**Directive**
The records that follow should be copied in full, exactly as they read.

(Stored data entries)
--- START ---
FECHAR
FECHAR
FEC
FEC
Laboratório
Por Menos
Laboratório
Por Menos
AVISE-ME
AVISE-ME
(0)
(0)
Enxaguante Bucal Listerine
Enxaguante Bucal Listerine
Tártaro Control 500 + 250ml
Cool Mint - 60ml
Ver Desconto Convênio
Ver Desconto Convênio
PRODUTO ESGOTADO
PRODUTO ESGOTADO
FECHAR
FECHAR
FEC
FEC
--- END ---
**Worked solution**
FECHAR
FECHAR
FEC
FEC
Laboratório
Por Menos
Laboratório
Por Menos
AVISE-ME
AVISE-ME
(0)
(0)
Enxaguante Bucal Listerine
Enxaguante Bucal Listerine
Tártaro Control 500 + 250ml
Cool Mint - 60ml
Ver Desconto Convênio
Ver Desconto Convênio
PRODUTO ESGOTADO
PRODUTO ESGOTADO
FECHAR
FECHAR
FEC
FEC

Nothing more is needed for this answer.